**Exercise A**
Copy the records verbatim from the line containing "gamata Area School" through the line containing "One Republic", including both of those lines.

**Text passage**
§ §

Ms MACKLIN (Minister for Families, Housing, Community Services and Indigenous Affairs) (1:44 PM) —in reply—Could I first of all thank all members for their contributions to the second reading debate on the Social Security and Other Legislation Amendment (Pension Reform and Other 2009 Budget Measures) Bill 2009 and for their advocacy on behalf of their constituents, in particular recognising those who have been working hard to bring this to a conclusion. Before I sum up the debate, I would also like to add my congratulations to Dr Jeff Harmer, the secretary of my department, who conducted the major review of the pension system over the last year. That was critical to the shape of the debate we are having now. It was critical to making sure that pensioners were able to come to many of the public meetings around the country. There was a reference group established advising Dr Harmer. On behalf of the government, I extend my sincere thanks to him and to a very dedicated team of officials from the Department of Families, Housing, Community Services and Indigenous Affairs—some of whom are here today. They are an outstanding group of people who worked extremely hard on behalf of Australia’s pensioners, especially over the last few months as the budget was being put together. They are an extraordinary group of people with a very detailed knowledge of the social security system, and they all have my very sincere thanks.

§ §

**Exercise B**
Continue the minister's reply on the pension reform bill from where it stops.

§ §

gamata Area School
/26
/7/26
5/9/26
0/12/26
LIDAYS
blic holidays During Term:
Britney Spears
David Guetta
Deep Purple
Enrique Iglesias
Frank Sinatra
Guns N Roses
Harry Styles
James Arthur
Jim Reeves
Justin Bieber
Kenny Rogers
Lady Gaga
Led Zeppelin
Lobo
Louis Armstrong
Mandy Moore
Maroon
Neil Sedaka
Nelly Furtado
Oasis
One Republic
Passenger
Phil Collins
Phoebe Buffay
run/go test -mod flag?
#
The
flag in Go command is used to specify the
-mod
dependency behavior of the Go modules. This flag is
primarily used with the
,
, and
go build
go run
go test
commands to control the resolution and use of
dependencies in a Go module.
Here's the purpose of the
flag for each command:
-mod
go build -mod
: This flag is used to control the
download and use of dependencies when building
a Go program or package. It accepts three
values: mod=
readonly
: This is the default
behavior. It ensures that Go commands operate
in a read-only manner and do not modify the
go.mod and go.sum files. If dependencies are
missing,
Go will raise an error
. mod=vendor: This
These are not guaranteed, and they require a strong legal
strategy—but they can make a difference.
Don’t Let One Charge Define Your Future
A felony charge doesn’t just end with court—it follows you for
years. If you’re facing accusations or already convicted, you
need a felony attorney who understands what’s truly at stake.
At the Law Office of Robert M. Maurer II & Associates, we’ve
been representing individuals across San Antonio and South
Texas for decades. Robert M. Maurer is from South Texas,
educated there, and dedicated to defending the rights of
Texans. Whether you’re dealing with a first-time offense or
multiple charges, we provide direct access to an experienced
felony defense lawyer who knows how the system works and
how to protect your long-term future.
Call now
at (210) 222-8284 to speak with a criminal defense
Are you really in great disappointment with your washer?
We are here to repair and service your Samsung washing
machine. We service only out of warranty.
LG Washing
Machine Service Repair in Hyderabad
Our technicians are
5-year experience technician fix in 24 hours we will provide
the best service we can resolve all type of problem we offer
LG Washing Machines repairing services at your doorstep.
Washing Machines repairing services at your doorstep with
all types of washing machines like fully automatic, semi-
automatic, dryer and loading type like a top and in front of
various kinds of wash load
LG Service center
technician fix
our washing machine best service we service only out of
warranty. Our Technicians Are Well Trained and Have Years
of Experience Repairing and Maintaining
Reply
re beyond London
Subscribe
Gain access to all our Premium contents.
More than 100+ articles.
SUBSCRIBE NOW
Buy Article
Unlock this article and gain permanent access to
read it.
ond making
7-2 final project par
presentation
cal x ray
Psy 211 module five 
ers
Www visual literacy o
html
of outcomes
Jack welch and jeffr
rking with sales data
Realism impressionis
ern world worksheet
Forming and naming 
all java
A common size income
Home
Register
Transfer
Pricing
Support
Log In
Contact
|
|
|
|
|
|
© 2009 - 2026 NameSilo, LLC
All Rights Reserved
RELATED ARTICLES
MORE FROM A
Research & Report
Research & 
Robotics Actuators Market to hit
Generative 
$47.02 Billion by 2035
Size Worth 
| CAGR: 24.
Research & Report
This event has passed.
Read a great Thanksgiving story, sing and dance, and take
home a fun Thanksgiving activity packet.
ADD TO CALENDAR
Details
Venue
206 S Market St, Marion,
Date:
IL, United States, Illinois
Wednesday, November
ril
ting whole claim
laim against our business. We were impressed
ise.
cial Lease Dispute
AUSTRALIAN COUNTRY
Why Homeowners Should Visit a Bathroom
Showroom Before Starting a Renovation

§ §

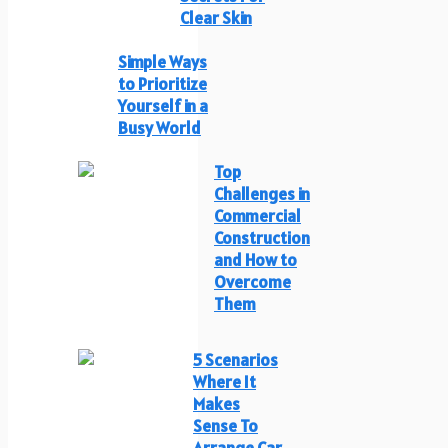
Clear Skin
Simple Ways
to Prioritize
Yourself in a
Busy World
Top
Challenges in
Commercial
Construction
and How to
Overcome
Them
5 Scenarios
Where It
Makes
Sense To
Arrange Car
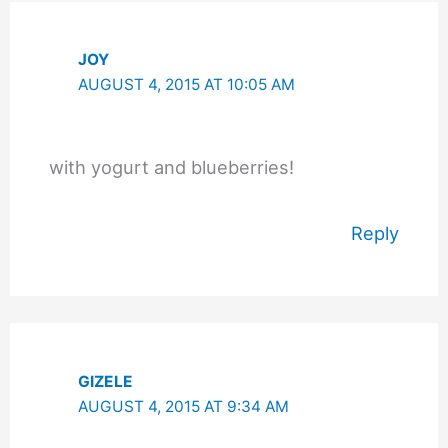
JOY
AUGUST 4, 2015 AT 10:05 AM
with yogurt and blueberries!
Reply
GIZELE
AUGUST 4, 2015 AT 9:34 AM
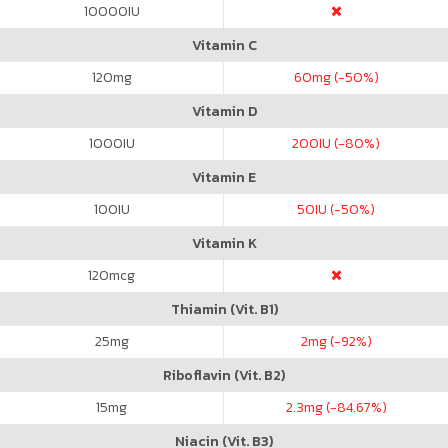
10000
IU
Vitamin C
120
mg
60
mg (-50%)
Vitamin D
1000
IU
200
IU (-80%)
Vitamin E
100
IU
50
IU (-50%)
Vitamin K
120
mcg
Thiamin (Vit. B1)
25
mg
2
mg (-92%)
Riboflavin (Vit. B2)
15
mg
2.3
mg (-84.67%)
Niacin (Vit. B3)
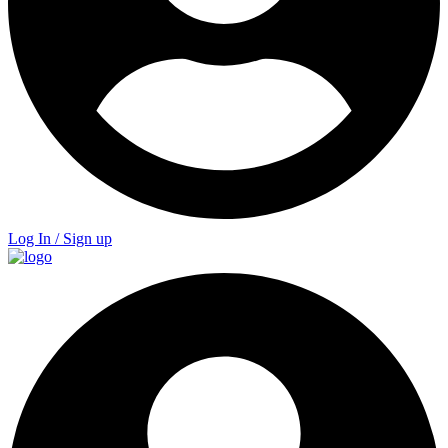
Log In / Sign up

§ §

**Response box A**
gamata Area School
/26
/7/26
5/9/26
0/12/26
LIDAYS
blic holidays During Term:
Britney Spears
David Guetta
Deep Purple
Enrique Iglesias
Frank Sinatra
Guns N Roses
Harry Styles
James Arthur
Jim Reeves
Justin Bieber
Kenny Rogers
Lady Gaga
Led Zeppelin
Lobo
Louis Armstrong
Mandy Moore
Maroon
Neil Sedaka
Nelly Furtado
Oasis
One Republic

**Response box B**
These are the most significant reforms in the 100-year history of the pension system in this country. I do not think we can overestimate just how significant they are. They are reforms that deliver a fair go for pensioners. That is really what it has been all about. They are reforms that, as a government, we are very pleased to be able to deliver. They fundamentally and most importantly improve the adequacy of the base rate of the pension, which was our primary objective. We also are making the operation of the system simpler and much more responsive to pensioner needs. One thing that was hard but absolutely necessary in this pension reform package was securing the long-term sustainability of the pension system. It was necessary because we are an ageing population. We have a lot of challenges in addressing the needs of the ageing population. One is making sure that our pension system is sustainable.

The centrepiece is the much-needed increase in the pension payments. From 20 September this year single pensioners will receive an increase of $32.49 a week and pensioner couples will receive $10.14 a week. The pensioner couples increase will be delivered through the new pension supplement. I will say a little bit more about the supplement in a minute. This is delivering to 3.3 million pensioners around the country—that is, age pensioners, disability pensioners, those on the carer payment, wife and widow B pensioners, those on the bereavement allowance, special needs pensioners and veteran income support recipients. All of these people will benefit from the major reforms being delivered as part of this legislation. One very significant change we are delivering is the significant increase in the proportion of the pension paid for singles as compared to couples. At the moment the ratio is 60 per cent. We are increasing that proportion to 66.33 per cent, recognising that single pensioners—especially those who live alone—have a higher cost of living. This is a very significant reform and one that we hope will help those single pensioners.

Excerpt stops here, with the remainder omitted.